#### Required tasks:
- 1) Reproduce the Xena game review word for word, everything from "Unlike many other" down to "and hurling fireballs.".
- 2) Carry on the Xena game review from its final sentence.

#### Source passage:
+ + +

Xena: Warrior Princess: The Talisman of Fate Review

Xena: Warrior Princess: The Talisman of Fate N64 box art

Four player 3D arena fighting in the world of Xena: Warrior Princess.

Story

It is said that the one who has The Talisman of Fate will have control over the destiny of the world. Both Xena and Despair the champion of Dahak sought to claim it – and it came to pass that in the middle of the heated battle between the two, they both put their hands on the talisman at the same time. The fates declared that a contest will decide whoever is the rightful owner of the talisman. The best fighters of the world will battle for the talisman in the contest and face Despair. Only then will the fates accept the new owner of the talisman.

The Game

Xena: Warrior Princess: The Talisman of Fate is a 3D fighting game featuring ten characters from the TV series “Xena: Warrior Princess”. This release is a Nintendo 64 exclusive title, and it has support for up to four players.
Unlike many other 3D fighting games, this game allows characters to move freely in any direction of the stage. This makes it feel much more like an arena fighting game than the regular toe-to-toe fighting. There is also some magic and dirty tricks in the mix such as throwing knives and hurling fireballs.

+ + +

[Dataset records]
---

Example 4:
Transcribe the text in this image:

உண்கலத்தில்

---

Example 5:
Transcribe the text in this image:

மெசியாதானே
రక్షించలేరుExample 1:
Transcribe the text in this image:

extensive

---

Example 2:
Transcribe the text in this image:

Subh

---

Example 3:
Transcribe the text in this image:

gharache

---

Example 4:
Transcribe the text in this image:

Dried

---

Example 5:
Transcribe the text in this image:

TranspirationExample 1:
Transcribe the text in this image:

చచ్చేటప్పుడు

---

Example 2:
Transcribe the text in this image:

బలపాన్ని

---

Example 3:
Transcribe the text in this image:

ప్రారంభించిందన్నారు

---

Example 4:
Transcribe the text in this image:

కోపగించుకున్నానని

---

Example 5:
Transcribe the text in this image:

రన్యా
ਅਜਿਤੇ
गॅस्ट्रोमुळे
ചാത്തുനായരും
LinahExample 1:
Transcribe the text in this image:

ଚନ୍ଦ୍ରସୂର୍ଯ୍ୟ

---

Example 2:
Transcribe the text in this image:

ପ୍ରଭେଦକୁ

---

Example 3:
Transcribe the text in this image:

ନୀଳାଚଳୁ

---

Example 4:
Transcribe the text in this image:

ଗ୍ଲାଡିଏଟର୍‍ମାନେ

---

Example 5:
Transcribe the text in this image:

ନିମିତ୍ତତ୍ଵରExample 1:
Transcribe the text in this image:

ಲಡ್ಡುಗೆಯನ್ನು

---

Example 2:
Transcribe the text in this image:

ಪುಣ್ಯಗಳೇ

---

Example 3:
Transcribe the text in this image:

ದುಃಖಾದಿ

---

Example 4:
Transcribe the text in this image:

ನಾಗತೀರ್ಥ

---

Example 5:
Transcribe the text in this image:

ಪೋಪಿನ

+ + +

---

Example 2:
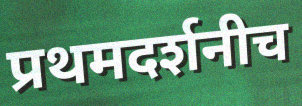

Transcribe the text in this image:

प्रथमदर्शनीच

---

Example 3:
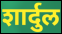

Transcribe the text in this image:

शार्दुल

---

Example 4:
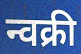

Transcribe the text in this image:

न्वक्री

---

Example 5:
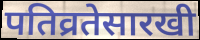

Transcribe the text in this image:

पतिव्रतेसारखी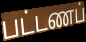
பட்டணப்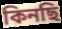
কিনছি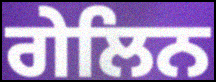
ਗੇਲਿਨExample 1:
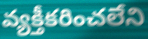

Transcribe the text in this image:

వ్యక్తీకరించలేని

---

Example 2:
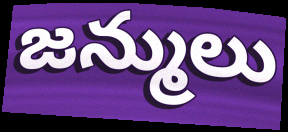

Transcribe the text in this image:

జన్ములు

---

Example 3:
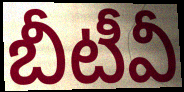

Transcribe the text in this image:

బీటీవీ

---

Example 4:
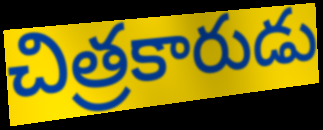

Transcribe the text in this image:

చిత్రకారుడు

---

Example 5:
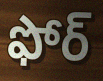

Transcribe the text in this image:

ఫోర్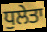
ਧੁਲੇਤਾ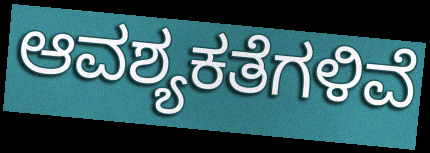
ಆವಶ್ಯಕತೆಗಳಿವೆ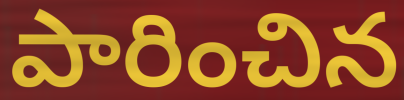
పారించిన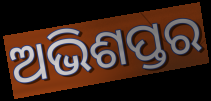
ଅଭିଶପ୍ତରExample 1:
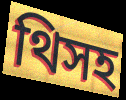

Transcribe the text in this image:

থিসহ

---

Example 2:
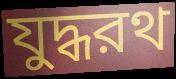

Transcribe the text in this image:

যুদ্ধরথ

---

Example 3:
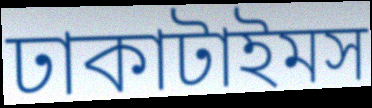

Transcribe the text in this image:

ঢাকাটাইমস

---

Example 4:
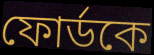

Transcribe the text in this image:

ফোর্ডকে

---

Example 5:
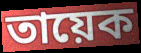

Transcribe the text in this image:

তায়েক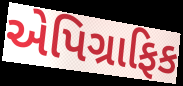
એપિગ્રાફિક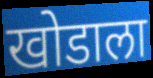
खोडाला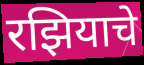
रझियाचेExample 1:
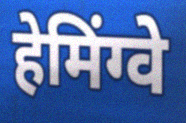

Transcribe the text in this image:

+ + +

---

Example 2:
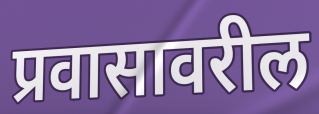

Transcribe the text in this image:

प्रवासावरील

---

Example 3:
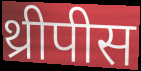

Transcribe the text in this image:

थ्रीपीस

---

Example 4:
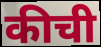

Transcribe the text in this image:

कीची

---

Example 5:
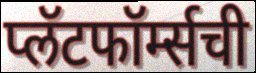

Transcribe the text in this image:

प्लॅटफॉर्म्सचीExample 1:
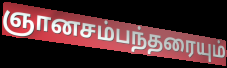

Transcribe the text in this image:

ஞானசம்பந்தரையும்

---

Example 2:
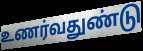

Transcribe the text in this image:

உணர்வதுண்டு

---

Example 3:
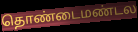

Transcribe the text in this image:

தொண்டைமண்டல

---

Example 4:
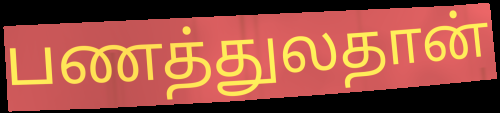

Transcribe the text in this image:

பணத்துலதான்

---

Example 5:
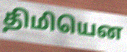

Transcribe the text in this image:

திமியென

+ + +

#### Answers below:
- 1)
Unlike many other 3D fighting games, this game allows characters to move freely in any direction of the stage. This makes it feel much more like an arena fighting game than the regular toe-to-toe fighting. There is also some magic and dirty tricks in the mix such as throwing knives and hurling fireballs.

- 2)
Controls

This is a pick-up-and-play button mashing game. It has got combos, special moves, juggling combos quite like that you’d see in a quality production arcade fighting game. It doesn’t have very much depth to it though. The fighting feels pretty flat because of how the controls work and that there are hardly any distinct moves – much of it looks the same. The controls are responsive, but even so it feels clunky somehow. Perhaps this is because most attacks automatically forces movement of your character in some direction (typically forward). Or perhaps it is because many times attacks look like they should have connected with your opponent but doesn’t. On top of this there are clearly issues with how attack priorities work – it’s hard to describe, but it seems that if you’re lucky you can interrupt your opponent’s attacks by simply timing your swings and standing at the right distance. The CPU opponents use this technique quite frequently against you, so this is more an annoyance than anything else.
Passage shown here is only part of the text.